WHAT YOU SHOULD DO —
Once you find the line with "side table: present [341,600,559,828]" in the entries below, return exactly every line from it through the line with "fire extinguisher: none".

MATERIAL PROVIDED —
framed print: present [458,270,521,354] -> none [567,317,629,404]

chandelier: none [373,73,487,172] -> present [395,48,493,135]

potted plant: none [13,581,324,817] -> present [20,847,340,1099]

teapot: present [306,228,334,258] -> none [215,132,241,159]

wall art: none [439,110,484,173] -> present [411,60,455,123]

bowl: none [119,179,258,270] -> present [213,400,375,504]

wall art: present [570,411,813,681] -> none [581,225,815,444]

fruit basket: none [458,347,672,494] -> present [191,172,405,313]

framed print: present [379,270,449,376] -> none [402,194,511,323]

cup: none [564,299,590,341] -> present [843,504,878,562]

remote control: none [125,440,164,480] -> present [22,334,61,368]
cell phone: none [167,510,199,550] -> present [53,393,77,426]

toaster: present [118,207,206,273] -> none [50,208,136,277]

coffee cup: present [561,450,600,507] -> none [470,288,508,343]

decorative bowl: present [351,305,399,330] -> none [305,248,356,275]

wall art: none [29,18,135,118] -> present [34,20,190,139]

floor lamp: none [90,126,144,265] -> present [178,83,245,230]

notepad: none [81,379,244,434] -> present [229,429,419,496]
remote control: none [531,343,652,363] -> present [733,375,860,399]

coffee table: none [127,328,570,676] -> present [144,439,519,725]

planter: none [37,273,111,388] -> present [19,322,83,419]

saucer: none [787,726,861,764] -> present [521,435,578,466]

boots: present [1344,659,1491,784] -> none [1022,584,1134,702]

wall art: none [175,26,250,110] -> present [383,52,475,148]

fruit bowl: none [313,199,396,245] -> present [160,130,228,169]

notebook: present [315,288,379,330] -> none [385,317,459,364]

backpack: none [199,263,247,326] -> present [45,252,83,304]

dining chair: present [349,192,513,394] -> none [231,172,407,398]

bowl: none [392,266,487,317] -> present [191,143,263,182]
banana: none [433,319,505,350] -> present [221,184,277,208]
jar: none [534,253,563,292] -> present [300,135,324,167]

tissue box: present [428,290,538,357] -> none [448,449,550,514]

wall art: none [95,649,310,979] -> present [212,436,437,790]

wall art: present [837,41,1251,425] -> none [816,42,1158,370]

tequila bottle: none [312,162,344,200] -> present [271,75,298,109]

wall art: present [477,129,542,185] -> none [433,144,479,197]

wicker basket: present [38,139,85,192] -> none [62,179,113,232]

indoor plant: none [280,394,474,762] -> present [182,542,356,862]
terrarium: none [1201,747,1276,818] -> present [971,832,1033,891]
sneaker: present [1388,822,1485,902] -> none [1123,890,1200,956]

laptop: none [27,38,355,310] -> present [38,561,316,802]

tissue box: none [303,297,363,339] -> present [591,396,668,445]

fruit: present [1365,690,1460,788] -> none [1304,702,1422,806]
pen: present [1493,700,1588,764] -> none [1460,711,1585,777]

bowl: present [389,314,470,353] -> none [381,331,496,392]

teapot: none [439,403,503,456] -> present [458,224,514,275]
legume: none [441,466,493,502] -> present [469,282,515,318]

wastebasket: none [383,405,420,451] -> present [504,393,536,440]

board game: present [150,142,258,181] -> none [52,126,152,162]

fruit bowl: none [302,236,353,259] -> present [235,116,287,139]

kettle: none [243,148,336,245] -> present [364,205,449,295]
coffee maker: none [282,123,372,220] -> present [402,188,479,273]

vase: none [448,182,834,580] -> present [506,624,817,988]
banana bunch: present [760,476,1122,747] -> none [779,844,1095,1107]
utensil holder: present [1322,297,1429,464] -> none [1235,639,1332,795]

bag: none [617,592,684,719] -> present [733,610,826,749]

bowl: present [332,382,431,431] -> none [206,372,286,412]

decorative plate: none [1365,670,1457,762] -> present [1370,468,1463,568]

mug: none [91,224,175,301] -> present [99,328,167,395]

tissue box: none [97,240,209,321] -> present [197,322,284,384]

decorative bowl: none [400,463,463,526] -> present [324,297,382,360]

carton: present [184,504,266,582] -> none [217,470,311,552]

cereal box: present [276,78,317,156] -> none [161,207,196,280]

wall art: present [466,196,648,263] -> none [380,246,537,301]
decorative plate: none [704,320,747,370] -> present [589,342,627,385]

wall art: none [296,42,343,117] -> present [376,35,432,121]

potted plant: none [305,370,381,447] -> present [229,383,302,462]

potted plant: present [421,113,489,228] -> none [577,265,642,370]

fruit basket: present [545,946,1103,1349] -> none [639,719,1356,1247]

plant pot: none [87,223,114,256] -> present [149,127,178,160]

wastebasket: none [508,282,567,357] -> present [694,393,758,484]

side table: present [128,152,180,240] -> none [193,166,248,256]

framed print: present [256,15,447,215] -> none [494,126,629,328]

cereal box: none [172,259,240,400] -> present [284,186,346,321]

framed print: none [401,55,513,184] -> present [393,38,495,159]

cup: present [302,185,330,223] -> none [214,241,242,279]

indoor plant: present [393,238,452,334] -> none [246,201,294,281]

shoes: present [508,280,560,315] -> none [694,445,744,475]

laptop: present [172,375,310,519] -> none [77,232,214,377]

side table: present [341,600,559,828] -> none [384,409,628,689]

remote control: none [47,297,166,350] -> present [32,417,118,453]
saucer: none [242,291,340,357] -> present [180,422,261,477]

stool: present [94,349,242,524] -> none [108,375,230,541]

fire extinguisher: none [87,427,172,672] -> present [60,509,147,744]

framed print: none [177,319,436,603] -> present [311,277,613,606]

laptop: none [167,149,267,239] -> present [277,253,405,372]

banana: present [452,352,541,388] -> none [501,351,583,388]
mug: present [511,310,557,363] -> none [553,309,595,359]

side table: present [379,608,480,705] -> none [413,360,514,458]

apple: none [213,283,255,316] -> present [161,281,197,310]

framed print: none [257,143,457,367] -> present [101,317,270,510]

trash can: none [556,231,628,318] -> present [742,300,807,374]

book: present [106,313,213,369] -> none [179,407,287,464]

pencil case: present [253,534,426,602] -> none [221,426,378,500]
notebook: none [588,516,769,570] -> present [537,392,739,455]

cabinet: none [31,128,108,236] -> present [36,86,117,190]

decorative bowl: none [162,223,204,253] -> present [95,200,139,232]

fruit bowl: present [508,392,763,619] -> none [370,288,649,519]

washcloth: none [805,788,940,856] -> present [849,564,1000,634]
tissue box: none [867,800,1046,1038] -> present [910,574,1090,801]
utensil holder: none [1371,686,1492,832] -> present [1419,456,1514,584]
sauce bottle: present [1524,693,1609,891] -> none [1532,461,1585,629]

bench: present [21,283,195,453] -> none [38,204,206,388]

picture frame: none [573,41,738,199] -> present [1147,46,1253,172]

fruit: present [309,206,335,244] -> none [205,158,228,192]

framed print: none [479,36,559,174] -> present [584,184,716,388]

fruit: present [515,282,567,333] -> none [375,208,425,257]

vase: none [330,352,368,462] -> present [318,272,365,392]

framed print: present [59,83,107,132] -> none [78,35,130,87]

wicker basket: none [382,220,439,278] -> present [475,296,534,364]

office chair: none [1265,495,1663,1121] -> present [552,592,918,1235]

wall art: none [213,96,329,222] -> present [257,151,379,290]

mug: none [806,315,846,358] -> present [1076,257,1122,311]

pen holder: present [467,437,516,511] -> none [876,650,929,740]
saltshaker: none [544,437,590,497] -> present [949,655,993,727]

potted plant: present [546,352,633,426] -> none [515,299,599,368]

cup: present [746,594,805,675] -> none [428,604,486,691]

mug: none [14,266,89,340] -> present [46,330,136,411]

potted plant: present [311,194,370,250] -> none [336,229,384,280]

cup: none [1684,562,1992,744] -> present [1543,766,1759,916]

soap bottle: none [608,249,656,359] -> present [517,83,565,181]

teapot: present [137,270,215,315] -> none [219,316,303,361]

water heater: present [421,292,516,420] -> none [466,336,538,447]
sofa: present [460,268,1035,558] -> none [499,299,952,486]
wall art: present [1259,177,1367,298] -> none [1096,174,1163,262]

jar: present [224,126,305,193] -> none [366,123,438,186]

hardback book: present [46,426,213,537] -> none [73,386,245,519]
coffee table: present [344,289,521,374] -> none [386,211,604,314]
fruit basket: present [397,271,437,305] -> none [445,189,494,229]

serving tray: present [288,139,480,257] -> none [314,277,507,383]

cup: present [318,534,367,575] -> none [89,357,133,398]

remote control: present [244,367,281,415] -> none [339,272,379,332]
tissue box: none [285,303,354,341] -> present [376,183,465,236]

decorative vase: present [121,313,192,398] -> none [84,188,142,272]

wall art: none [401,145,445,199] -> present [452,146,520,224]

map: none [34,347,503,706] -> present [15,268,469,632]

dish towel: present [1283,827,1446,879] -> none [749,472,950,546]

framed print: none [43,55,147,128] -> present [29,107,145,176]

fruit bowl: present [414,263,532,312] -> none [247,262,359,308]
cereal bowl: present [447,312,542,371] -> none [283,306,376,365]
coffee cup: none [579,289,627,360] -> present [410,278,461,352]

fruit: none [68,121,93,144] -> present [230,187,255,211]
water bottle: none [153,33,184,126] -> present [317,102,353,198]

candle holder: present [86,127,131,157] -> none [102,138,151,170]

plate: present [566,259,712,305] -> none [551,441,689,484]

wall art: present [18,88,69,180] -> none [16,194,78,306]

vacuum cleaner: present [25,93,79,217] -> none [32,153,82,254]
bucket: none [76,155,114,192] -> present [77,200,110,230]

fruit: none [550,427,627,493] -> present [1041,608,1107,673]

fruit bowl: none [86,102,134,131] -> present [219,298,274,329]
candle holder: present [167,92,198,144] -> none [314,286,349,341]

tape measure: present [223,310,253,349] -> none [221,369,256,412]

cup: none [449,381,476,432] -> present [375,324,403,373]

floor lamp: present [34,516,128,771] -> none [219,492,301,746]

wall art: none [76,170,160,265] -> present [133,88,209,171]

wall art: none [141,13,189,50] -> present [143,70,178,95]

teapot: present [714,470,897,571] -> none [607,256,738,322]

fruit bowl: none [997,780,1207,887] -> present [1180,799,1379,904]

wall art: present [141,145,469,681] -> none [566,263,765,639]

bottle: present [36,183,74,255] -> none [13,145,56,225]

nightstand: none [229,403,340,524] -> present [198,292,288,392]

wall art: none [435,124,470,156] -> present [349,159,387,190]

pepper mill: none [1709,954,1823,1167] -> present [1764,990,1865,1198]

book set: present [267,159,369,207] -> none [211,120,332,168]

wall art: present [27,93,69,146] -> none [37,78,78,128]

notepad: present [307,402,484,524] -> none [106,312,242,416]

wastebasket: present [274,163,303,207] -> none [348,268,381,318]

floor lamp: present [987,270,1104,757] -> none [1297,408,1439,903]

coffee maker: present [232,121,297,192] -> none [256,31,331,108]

OUTPUT FOR THIS EXERCISE —
side table: present [341,600,559,828] -> none [384,409,628,689]

remote control: none [47,297,166,350] -> present [32,417,118,453]
saucer: none [242,291,340,357] -> present [180,422,261,477]

stool: present [94,349,242,524] -> none [108,375,230,541]

fire extinguisher: none [87,427,172,672] -> present [60,509,147,744]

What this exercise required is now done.